▶ _Exercise objective_
The expected output is an exact copy of the lines from the one containing "Para conservar um" to the final line below, minus any pictures.

Segment Open

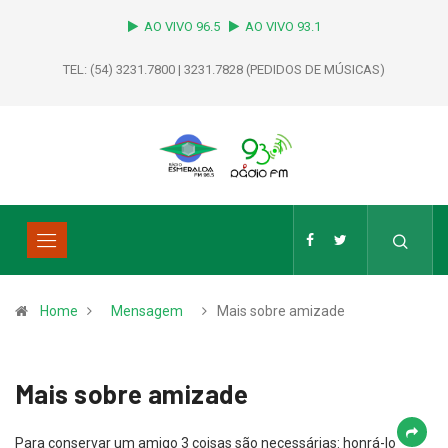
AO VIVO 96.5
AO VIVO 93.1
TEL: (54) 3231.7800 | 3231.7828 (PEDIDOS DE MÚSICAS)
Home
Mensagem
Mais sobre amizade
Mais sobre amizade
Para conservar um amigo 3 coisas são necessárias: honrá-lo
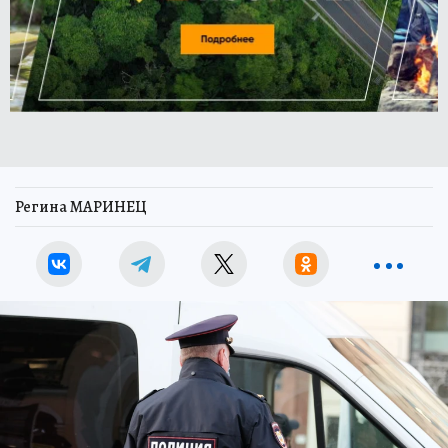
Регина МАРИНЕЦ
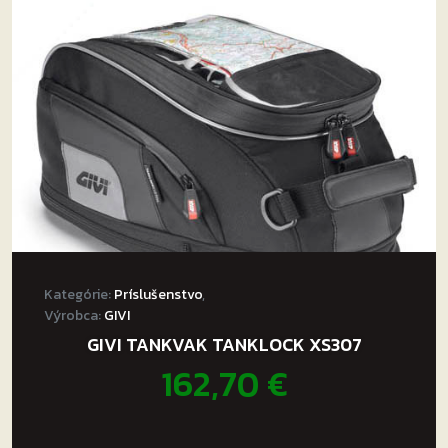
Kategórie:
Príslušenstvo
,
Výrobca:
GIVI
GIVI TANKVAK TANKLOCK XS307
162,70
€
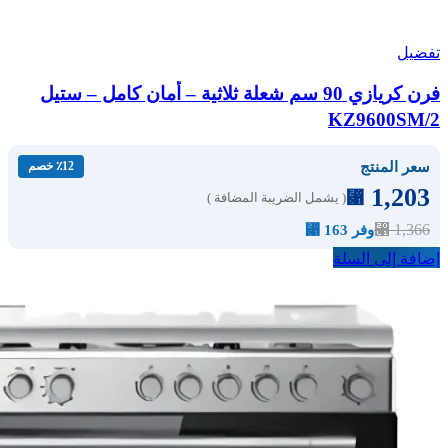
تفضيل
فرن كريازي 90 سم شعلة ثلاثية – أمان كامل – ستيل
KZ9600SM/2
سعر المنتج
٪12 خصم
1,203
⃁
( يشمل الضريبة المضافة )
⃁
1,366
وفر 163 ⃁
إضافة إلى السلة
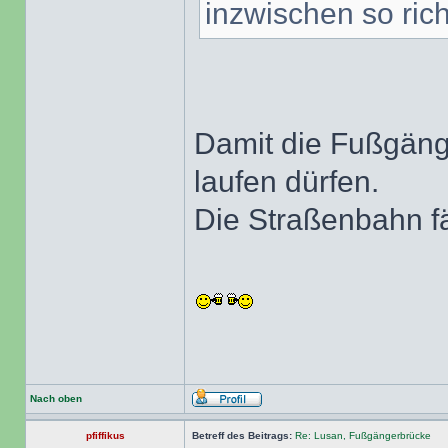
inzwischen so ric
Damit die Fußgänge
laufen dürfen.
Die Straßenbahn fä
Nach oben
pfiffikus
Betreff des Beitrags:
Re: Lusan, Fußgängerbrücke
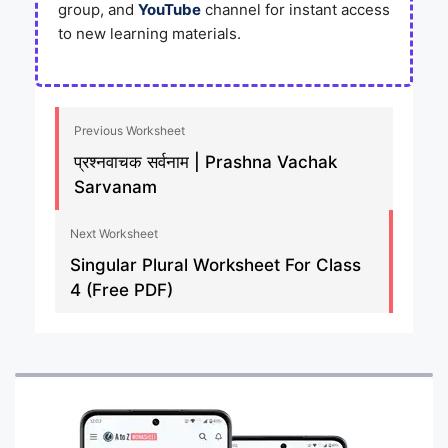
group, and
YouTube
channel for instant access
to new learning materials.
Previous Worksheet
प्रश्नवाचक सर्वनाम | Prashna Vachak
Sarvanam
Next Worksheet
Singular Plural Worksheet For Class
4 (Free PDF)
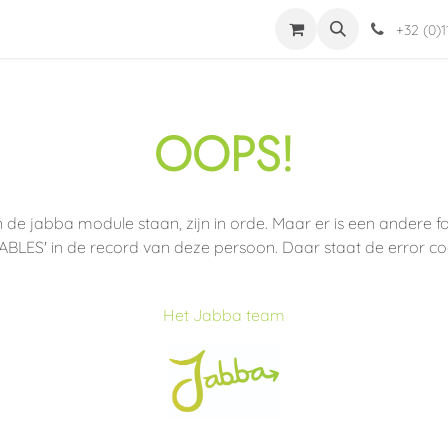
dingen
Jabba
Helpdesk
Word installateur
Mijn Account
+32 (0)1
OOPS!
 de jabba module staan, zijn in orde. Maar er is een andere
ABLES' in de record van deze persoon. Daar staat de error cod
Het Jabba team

Segment Closed

▶ _Written response_
Para conservar um amigo 3 coisas são necessárias: honrá-lo
Регина МАРИНЕЦ
Kategórie:
Príslušenstvo
,
Výrobca:
GIVI
GIVI TANKVAK TANKLOCK XS307
162,70
€
تفضيل
فرن كريازي 90 سم شعلة ثلاثية – أمان كامل – ستيل
KZ9600SM/2
سعر المنتج
٪12 خصم
1,203
⃁
( يشمل الضريبة المضافة )
⃁
1,366
وفر 163 ⃁
إضافة إلى السلة
inzwischen so ric
Damit die Fußgänge
laufen dürfen.
Die Straßenbahn fä
Nach oben
pfiffikus
Betreff des Beitrags:
Re: Lusan, Fußgängerbrücke
group, and
YouTube
channel for instant access
to new learning materials.
Previous Worksheet
प्रश्नवाचक सर्वनाम | Prashna Vachak
Sarvanam
Next Worksheet
Singular Plural Worksheet For Class
4 (Free PDF)
dingen
Jabba
Helpdesk
Word installateur
Mijn Account
+32 (0)1
OOPS!
 de jabba module staan, zijn in orde. Maar er is een andere
ABLES' in de record van deze persoon. Daar staat de error cod
Het Jabba team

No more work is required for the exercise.